Why does the Linux kernel use circular doubly linked lists to store the lists of processes?

2.5k Views Asked by At

The Linux kernel stores the lists of processes in a circular doubly linked lists, called the task list. What is the reason behind it? Why was circular doubly linked lists used? What is the advantage of using this data structure? What were the creators trying to achieve by using this data structure?

4

There are 4 best solutions below

0
On BEST ANSWER

Flexibility, so if you know for example what you're searching for is probably behind you you can use the list_for_each_entry_reverse macro instead of the usual forward one.

"you use linked lists when iterating over the whole list is important and the dynamic addition and removal of elements is required ... Using this type of linked list provides the greatest flexibility"

and no duplication of code

"In the old days, there were multiple implementations of linked lists in the kernel. A single, powerful linked list implementation was needed to remove duplicate code. During the 2.1 kernel development series, the official kernel linked-list implementation was introduced."

Source: Robert Love. "Linux Kernel Development" (3rd Edition). p.87-94

2
On

In most cases, the task list is not used at all. The kernel reaches task structures through e.g. a pointer in the thread_info structure (and it gets to the latter through the stack pointer) or through current_task, a global pointer to (ahem) the current task.

It is only when the task list needs to be traversed (a rare and inherently inefficient operation because the task list is of variable length, so it can grow to hundreds of thousands or even millions of entries on a large machine) that the linked list is used. In that case, it is convenient to start at any point in the list and keep going until you get back to the place where you started from (i.e. a circular list). Why it is doubly linked, I don't know for sure, but I imagine the link only adds a few bytes to an already large structure and the flexibility of traversing it either way was worth that. EDIT: actually, as @thrig points out in another answer, the reason is that there is one implementation of linked lists in the kernel that everybody uses (no weird bugs because somebody used their own) and that happens to be a doubly-linked list implementation, precisely because some users of it will want the flexibility.

0
On

The reason to have a list of objects (such as processes) some form is that sometimes the kernel needs to enumerate all these objects, i.e. to go through each of them in turn. This means there must be a way to find all the objects of this type. If objects can be created and removed one at a time then a linked list is the simplest solution.

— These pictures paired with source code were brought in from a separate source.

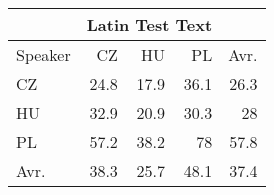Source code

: \begin{tabular}{l|rrr|r}
\hline
 & \multicolumn{3}{c}{Latin Test Text} & \\
\hline
 Speaker   &   CZ &   HU &   PL &   Avr. \\
\hline
 CZ        & 24.8 & 17.9 & 36.1 &   26.3 \\
 HU        & 32.9 & 20.9 & 30.3 &   28   \\
 PL        & 57.2 & 38.2 & 78   &   57.8 \\
\hline
 Avr.     & 38.3 & 25.7 & 48.1 &   37.4 \\
\hline
\end{tabular}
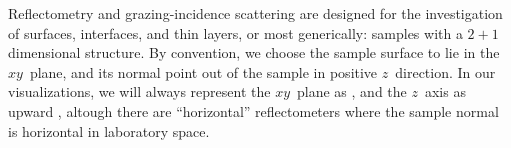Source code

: Reflectometry and grazing-incidence scattering
are designed for the investigation of surfaces, interfaces, and thin layers,
or most generically:
samples with a $2+1$ dimensional structure.
By convention,
we choose the sample surface to lie in the $xy$~plane,
%
and its normal point out of the sample in positive $z$~direction.
%
%
%
%
%
%
%
In our visualizations, we will always represent the $xy$~plane as ,
and the $z$~axis as upward ,
altough there are ``horizontal'' reflectometers
where the sample normal is horizontal in laboratory space.
%

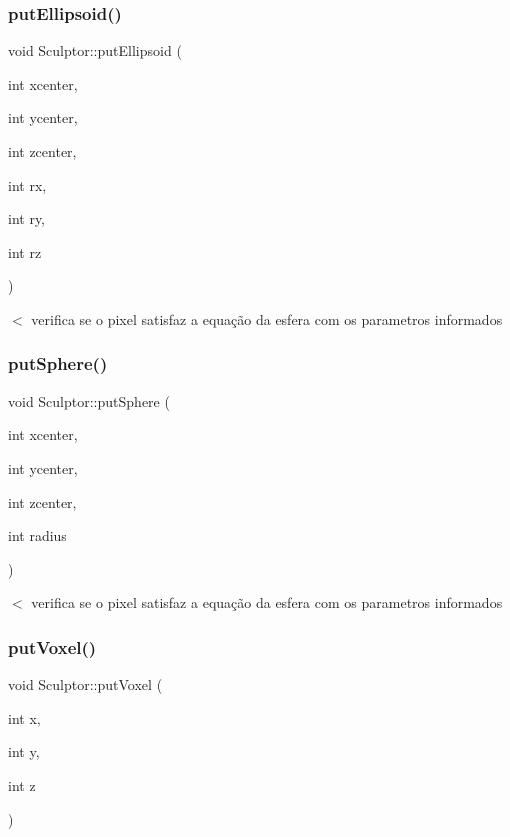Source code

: \mbox{\label{classSculptor_a093615b0c2b9b3a17a56300b9b939f39}} 
\subsubsection{\texorpdfstring{put\+Ellipsoid()}{putEllipsoid()}}
{\footnotesize\ttfamily void Sculptor\+::put\+Ellipsoid (\begin{DoxyParamCaption}\item[{int}]{xcenter,  }\item[{int}]{ycenter,  }\item[{int}]{zcenter,  }\item[{int}]{rx,  }\item[{int}]{ry,  }\item[{int}]{rz }\end{DoxyParamCaption})}

$<$ verifica se o pixel satisfaz a equação da esfera com os parametros informados \mbox{\label{classSculptor_a794a2b6ee8fc8098fd6150cb46101fc6}} 
\subsubsection{\texorpdfstring{put\+Sphere()}{putSphere()}}
{\footnotesize\ttfamily void Sculptor\+::put\+Sphere (\begin{DoxyParamCaption}\item[{int}]{xcenter,  }\item[{int}]{ycenter,  }\item[{int}]{zcenter,  }\item[{int}]{radius }\end{DoxyParamCaption})}

$<$ verifica se o pixel satisfaz a equação da esfera com os parametros informados \mbox{\label{classSculptor_a4bdea3048b419d58e93074060eaa7b52}} 
\subsubsection{\texorpdfstring{put\+Voxel()}{putVoxel()}}
{\footnotesize\ttfamily void Sculptor\+::put\+Voxel (\begin{DoxyParamCaption}\item[{int}]{x,  }\item[{int}]{y,  }\item[{int}]{z }\end{DoxyParamCaption})}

The list needs to be doubly linked in order to support removing an object. When removing an object, the code needs to update all the pointers that point to this object. Therefore the object needs to contain a pointer to all the other objects that point to it (or at least there needs to be a chain of pointers starting at the object itself). With a singly-linked list, to remove B from A→B→C, there's no way to discover the A whose pointer needs to be updated, short of going through all objects until the right one is found. With a doubly-linked list, to remove B from A↔B↔C, you follow the pointer from B to A and change A's pointer to B to point to C instead, and likewise with C.

0
On

As Gilles points out, sometimes the kernel needs to loop through all the processes (for example, when handling kill(-1, sig), which sends sig to every process for which the calling process has permission to send signals, except for process 1 — see kill(2)).  I haven’t looked at this code in a long time; but, in the early versions of Unix, the process table was an array — some fixed number of contiguous proc structs (sometimes called “process slots”).  For example, the look-at-all-processes loop might have looked something like this:

for (i = 0; i < PROC_MAX; i++)          // This would probably really have started with i = 1
{                                       // so as not to look at proc[0], i.e., PID 1.
    if (proc[i].flags & IS_AN_ACTIVE_PROCESS)
        do something with the process
}

so it would have had to look at PROC_MAX (potentially thousands) process slots just to find ones that had an actual process in them — possibly a much smaller number.  Putting the processes into a linked list allows the kernel to do something with each process without have to search through a cavernous process table.

Also, if everything is held together with linked lists, it becomes feasible to have a dynamically sized process table.  If/when the initial default static process table gets full, just allocate some more (non-contiguous) memory and link them together.


P.S. I believe that there are probably multiple process lists:

  • an overall one,
  • one for processes that are runnable (in a “run” state),
  • one for processes that are actually currently running on (at least) one processor,
  • one for processes that are waiting for an event (e.g., completion of an I/O request),
  • etc.

In the Dark Ages (30 years ago), whenever a user pressed Enter (called Return back then), the kernel might have had to search through the 1000-entry-long process table to find the process(es) waiting for input from that tty.